Jennings v. Department of Transportation,
715 A.2d 552, 555-556 n. 7 (Pa.Cmwlth.1998).
As noted above in
Jennings,
section 1550(d) of the Vehicle Code provides for the admission into evidence of documents received by DOT from the courts or administrative bodies of other states or the federal government. In particular, section 1550(d) states, in pertinent part:
(d) Out-of-State documentation. — In any proceeding under this section, documents received by the department from the courts or administrative bodies of other states or the Federal Government shall be admissible into evidence to support the department’s case. In addition,
the department may treat the received documents as documents of the department and use any of the methods of storage permitted under the provisions of 42 Pa. C.S. § 6109 (relating to photographic copies of business and public records), and may reproduce such documents in
accordance with the provisions of 42 Pa. C.S. § 6103 (relating to proof of official records).
42 Pa.C.S. § 1550(d) (emphasis added).
See also Mackall v. Department of Transportation,
680 A.2d 31, 34 (Pa.Cmwlth.1996) (“[T]he legislature amended Section 1550 of the [Vehicle] Code by adding subsection (d). In doing so the General Assembly lessened [DOT]’s burden. Pursuant to Section 1550(d) of the [Vehicle] Code, [DOT] ... may now treat the documents received from a participating state as documents of [DOT]. These documents may then be reproduced, and under seal of [DOT], submitted to an adjudicatory body to support [DOT]’s case.”).
Thus, although the Vehicle Code provides that documents received from out-of-state courts and federal courts are deemed to be those of DOT, there is no provision that documents from the Pennsylvania courts of common pleas are deemed to be those of DOT. Because the Vehicle Code makes this specific provision, and because the documents of the Pennsylvania courts are not included within this provision, this omission should be understood as an exclusion. 1 Pa.C.S. § 1921;
Jennings; Latella.
As a result, the photostatic copy of the report sent to DOT by the clerk of the Court of Common Pleas of Perry County was not admissible in the proceedings before the trial court under the official records exception to the hearsay rule.
Jennings.
The fact that DOT is required to receive and maintain such records under sections 1516 and 6325 of the Vehicle Code is of no moment, and does not transform the documents of the Courts of Common Pleas into those of DOT.
In the instant case, the only issues to be addressed by the trial court were whether Hoover was in fact convicted of the drug offense, and whether DOT acted in accordance with the applicable law.
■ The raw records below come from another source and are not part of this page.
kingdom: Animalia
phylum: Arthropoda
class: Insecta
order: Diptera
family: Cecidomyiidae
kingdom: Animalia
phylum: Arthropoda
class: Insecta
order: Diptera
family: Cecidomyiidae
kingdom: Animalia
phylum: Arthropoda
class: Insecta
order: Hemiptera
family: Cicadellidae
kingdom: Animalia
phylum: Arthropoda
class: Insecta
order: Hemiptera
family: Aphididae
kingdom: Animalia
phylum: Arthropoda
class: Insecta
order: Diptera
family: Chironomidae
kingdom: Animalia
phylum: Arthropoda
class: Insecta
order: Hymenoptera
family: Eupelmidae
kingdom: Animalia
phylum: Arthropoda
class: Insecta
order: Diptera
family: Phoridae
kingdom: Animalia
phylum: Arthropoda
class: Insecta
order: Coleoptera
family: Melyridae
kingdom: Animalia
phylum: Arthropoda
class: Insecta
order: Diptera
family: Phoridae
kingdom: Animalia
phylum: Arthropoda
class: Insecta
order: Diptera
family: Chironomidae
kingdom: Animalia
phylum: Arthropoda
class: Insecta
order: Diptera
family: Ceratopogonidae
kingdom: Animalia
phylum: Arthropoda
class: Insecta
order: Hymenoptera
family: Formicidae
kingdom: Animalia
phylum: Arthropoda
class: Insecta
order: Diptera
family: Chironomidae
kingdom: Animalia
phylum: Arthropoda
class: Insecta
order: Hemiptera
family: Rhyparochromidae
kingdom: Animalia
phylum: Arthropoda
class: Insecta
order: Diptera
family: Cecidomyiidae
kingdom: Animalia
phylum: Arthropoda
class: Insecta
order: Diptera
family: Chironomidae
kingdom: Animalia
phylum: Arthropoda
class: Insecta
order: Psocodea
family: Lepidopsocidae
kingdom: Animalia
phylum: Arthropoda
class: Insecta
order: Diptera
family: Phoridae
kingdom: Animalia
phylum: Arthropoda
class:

Department of Transportation v. Tarnopolski,
533 Pa. 549, 626 A.2d 138 (1993). Before the trial court, DOT was the party charged with the burden to produce a record of the conviction that supported a suspension of Hoover’s license under section 1532(c) of the Vehicle Code.
Id.
By failing to produce admissible evidence of Hoover’s drug conviction in Perry County,
i.e.,
a copy of the conviction certified by the authorities in Perry County, we are constrained to conclude that DOT failed
to sustain its burden of proof in this case. As a result, the trial court did not err in sustaining Hoover’s statutory appeal to that court.
Accordingly, the order of the trial court is affirmed.
ORDER
AND NOW, this 22nd day of February, 1999, the order of the Court of Common Pleas of Allegheny County, dated June 30, 1997, at No. 174 SA1995, is affirmed.